Shiraz Maher and Martyn Frampton have written a study for Policy Exchange which sets out the criteria for state engagement with Muslim groups. It has a foreword by Ruth Kelly, and is well worth reading.
Here are its recommendations:
1. The recasting of Preventing Violent Extremism to Preventing Extremism.
2. The creation of a short, sharp, independent inquiry to examine where funds have been allocated, and to what end, under PVE.
3. The new criteria for engagement should be adopted across government and the public sector, creating a consistent and coherent framework across institutional lines.
4. The PVE strategy should be simplified and made more transparent.
5. Single group funding should be the exception rather than the rule. Where it is awarded, funding allocation should be clearly explained.
6. All Prevent-related activity must be subjected to rigorous ‘Equality Impact Assessments’, which consider the activity by their impact on society as a whole.
7. Members of Parliament must be put into the heart of the decision-making process for Prevent and given oversight positions which allow them to adequately audit its delivery.
8. Government must create a cross-departmental Select Committee with responsibility for auditing, accounting and overseeing the Prevent strategy.
9. The Department for Communities and Local Government must establish an in-house Due Diligence Unit which will develop an open source central information resource on the array of different groups operating around the country.
10. The government must promote and incentivise good behaviour – and disincentivise bad behaviour.
Here are the proposed criteria for engagement:
1. Government must not engage with organisations or individuals thatsupport or condone the deliberate targeting of civilians (as defined by the Geneva Conventions) anywhere in the world.
2. Government must not engage with individuals or organisations that call for, or condone, attacks on British soldiers and their allies anywhere in the world or against any forces acting under a UN mandate.
3. Government must not engage with people or groups that call for or condone the destruction of UN member states.
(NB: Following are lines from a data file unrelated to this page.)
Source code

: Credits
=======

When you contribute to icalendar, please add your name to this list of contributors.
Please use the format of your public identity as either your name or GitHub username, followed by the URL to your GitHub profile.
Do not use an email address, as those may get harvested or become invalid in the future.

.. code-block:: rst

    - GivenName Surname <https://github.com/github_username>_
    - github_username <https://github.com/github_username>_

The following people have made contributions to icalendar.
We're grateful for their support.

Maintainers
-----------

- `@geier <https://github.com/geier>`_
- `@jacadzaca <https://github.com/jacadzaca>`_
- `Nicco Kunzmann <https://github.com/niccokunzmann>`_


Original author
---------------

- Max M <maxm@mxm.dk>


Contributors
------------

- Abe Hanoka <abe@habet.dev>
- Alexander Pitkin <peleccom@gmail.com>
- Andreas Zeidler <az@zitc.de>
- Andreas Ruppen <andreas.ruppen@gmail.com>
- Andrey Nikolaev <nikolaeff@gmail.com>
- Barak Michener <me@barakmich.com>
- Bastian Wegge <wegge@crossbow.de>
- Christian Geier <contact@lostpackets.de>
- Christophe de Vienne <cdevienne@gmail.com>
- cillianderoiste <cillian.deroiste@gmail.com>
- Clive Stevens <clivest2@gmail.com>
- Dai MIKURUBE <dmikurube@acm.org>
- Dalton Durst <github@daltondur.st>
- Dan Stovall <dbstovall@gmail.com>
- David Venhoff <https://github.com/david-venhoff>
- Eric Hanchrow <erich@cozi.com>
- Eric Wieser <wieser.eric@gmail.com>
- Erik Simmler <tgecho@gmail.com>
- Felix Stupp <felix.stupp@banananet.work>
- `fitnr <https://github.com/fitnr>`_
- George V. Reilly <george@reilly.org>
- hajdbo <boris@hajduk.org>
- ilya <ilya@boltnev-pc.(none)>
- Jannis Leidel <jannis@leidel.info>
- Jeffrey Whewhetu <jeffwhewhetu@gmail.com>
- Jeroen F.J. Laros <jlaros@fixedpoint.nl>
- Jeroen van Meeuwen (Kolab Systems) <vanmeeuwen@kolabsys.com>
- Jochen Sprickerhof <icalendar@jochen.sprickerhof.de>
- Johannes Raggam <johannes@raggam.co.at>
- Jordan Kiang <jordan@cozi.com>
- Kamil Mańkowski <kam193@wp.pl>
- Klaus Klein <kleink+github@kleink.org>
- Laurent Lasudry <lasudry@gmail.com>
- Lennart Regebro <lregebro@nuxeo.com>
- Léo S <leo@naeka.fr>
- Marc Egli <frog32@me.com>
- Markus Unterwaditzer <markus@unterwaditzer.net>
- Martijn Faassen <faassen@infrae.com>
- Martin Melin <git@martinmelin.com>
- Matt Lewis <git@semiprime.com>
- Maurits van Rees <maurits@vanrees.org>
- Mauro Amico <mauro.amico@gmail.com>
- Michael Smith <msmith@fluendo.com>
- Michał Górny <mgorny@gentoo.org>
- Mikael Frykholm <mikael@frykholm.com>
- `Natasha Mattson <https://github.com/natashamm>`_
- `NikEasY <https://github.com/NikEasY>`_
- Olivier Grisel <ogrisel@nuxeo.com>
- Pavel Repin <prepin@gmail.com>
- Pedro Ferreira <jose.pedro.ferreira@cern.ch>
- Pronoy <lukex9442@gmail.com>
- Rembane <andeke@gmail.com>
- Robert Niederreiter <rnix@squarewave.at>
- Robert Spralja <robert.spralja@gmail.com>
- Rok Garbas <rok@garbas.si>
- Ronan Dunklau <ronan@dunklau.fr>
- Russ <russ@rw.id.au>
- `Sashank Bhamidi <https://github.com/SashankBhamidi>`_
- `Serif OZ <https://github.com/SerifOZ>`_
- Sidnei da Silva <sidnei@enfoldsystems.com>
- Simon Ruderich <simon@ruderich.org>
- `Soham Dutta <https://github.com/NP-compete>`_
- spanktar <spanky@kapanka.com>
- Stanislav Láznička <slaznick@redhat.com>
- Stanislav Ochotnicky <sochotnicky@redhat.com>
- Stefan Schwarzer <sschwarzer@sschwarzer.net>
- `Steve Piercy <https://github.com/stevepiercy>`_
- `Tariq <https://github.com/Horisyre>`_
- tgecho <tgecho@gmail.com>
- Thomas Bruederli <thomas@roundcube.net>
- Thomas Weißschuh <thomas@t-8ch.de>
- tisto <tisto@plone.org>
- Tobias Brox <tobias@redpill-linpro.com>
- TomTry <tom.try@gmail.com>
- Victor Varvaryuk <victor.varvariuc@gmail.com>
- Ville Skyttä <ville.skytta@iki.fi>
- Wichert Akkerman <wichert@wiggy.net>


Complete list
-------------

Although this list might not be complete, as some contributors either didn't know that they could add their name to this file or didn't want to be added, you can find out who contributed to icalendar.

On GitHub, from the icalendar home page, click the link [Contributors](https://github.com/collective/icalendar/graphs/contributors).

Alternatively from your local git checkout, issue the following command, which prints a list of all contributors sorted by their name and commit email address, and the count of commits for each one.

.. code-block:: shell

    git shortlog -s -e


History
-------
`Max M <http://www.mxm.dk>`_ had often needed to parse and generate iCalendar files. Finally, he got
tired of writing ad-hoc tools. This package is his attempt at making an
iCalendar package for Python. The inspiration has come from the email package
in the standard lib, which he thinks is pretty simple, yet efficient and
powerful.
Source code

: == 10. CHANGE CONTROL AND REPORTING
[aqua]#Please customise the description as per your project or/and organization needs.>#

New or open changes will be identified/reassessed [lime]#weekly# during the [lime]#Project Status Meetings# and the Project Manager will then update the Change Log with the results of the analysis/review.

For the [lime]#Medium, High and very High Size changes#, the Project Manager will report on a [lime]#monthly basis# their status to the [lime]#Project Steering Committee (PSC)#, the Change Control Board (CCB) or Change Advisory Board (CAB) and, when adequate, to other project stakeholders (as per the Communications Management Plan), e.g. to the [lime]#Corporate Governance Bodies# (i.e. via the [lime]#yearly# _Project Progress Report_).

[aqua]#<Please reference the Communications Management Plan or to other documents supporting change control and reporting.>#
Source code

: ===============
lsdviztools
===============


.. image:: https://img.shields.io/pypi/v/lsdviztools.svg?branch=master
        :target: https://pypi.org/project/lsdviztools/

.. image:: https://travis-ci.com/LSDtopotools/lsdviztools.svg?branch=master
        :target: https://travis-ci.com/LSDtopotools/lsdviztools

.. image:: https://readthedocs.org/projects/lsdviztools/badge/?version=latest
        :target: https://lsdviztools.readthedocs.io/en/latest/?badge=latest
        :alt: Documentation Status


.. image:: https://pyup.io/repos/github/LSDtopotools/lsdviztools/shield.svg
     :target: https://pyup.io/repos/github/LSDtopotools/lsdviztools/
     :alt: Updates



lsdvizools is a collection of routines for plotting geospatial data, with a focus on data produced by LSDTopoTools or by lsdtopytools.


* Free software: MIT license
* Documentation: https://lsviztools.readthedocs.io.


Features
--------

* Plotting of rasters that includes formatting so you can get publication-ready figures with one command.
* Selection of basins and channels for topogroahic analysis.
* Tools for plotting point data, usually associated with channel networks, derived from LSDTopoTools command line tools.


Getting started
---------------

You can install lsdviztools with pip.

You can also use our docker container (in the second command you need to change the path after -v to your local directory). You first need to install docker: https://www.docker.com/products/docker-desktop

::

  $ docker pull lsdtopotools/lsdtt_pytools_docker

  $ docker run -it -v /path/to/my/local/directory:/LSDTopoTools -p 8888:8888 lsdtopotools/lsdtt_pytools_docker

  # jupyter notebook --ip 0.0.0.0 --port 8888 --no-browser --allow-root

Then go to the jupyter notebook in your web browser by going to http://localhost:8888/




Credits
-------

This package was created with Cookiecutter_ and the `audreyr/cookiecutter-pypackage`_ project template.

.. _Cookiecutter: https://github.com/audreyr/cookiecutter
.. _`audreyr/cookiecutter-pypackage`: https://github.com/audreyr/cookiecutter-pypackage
4. Government must not engage with people or organisations that give a platform to, deny, or are apologists for crimes against humanity, including genocide.
5. Government must not engage with groups or individuals who support or condone terrorism anywhere in the world.
6. Government must not engage with groups or individuals that present a threat to rights and freedoms protected by the ECHR and discriminate or advocate discrimination on the basis of religion, religious sect, race, sexual orientation or gender in any aspect of public life or public policy.
7. Government must not engage with organisations that oppose Armed Forces’ recruitment because they selectively oppose wars that the state, under the authority of the democratically elected parliament, is currently fighting. Where decisions are made to engage with a group:
8. Government should only engage with organisations that declare any and all sources of foreign funding.
9. Government should only fund incorporated associations.
The Government should read this study in full, and give close consideration to implementing its findings.